Officer Who Shot Capitol Rioter Defends Action – In the chaotic minutes before he shot and killed Ashli Babbitt during the Capitol riot on Jan. 6, Lt. Michael Byrd focused his attention on the glass doors leading into the lobby of the House of Representatives chamber. About 60 to 80 House members and staffers were holed up inside, and it was Byrd’s job to protect them. As rioters rampaged through the Capitol, Byrd and a few other officers of the U.S. Capitol Police set up a wall of furniture outside the doors. “Once we barricaded the doors, we were essentially trapped where we were,” Byrd said in an exclusive interview with NBC News’ Lester Holt, speaking publicly for the first time since the riot. “There was no way to retreat. No other way to get out. If they get through that door, they’re into the House chamber and upon the members of Congress,” added Byrd, who gave NBC News permission to use his name after authorities had declined to release it.

US Q2 GDP Growth Upgraded to 6.6% –  The U.S. economy grew at a robust 6.6% annual rate last quarter, slightly faster than previously estimated, the government said Thursday in a report that pointed to a sustained consumer-led rebound from the pandemic recession. But worries are growing that the delta variant of the coronavirus is beginning to cause a slowdown. The report from the Commerce Department estimated that the nation’s gross domestic product — its total output of goods and services — accelerated slightly in the April-June quarter from the 6.5% it had initially reported last month. The economy’s expansion last quarter followed a solid 6.3% annual growth rate in the January-March period. In recent weeks, many economists have been downgrading their estimates of GDP growth for this quarter, and for 2021 as a whole, as the now-dominant delta variant has sent confirmed COVID-19 cases rising throughout the country.

Trump, Allies Sued Over Jan. 6 – Seven Capitol Police officers filed a lawsuit Thursday accusing former President Donald Trump and supporters of planning what led to the Jan. 6 attack in Washington D.C. The suit ranks as the most expansive civil effort to date seeking to hold Trump and his allies legally accountable for the Capitol assault, The New York Times reported. Although three similar lawsuits were filed in recent months, Thursday’s filing is the first to allege that Trump worked in concert with political organizers to promote claims of voter fraud in the 2020 election.

Charleston Church Shooter Death Sentence Upheld –  A federal appeals court Wednesday upheld Dylann Roof’s conviction and death sentence for the 2015 racist slayings of nine members of a Black South Carolina congregation, saying the legal record cannot even capture the “full horror” of what he did. A three-judge panel of the 4th U.S. Circuit Court of Appeals in Richmond ruled unanimously against Roof in the shootings at Mother Emanuel AME Church in Charleston. In 2017, Roof became the first person in the U.S. sentenced to death for a federal hate crime. Authorities have said Roof opened fire during the closing prayer of a Bible study at the church, raining down dozens of bullets on those assembled. He was 21 at the time.

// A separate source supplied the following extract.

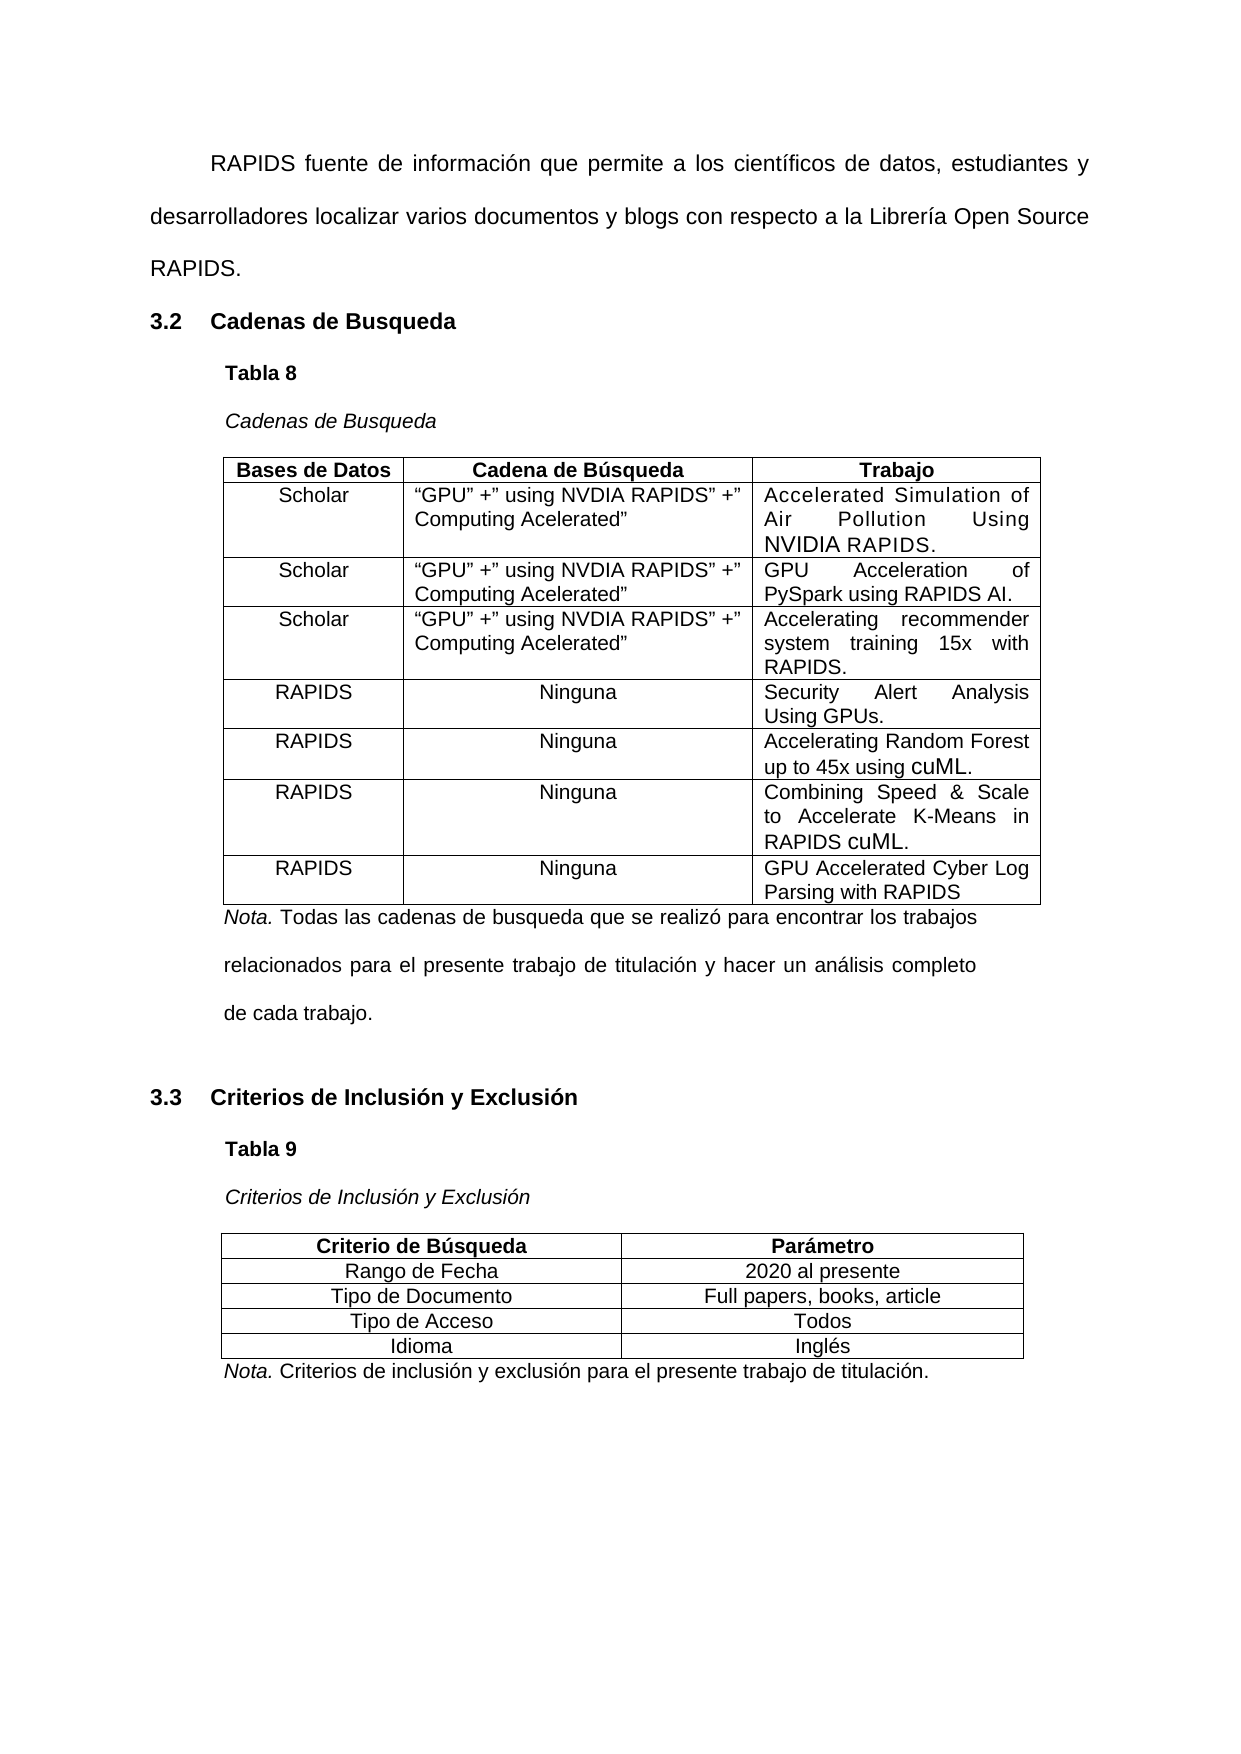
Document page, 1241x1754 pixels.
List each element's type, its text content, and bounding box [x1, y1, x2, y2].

Covid Origin Report Inconclusive – A classified U.S. intelligence report delivered to the White House on Tuesday was inconclusive on the origins of the COVID-19 pandemic, in part due to a lack of information from China, according to media reports. The assessment, ordered by President Joe Biden 90 days ago, was unable to definitively conclude whether the virus that first emerged in central China had jumped to humans via animals or escaped a highly secure research facility in Wuhan, two U.S. officials familiar with the matter told The Washington Post. They said parts of the report could be declassified in the coming days. The debate over the origins of the virus that has killed more than 4 million people and paralysed economies worldwide has become increasingly contentious. When Biden assigned the investigation, he said U.S. intelligence agencies were split over the “two likely scenarios” — animals or lab.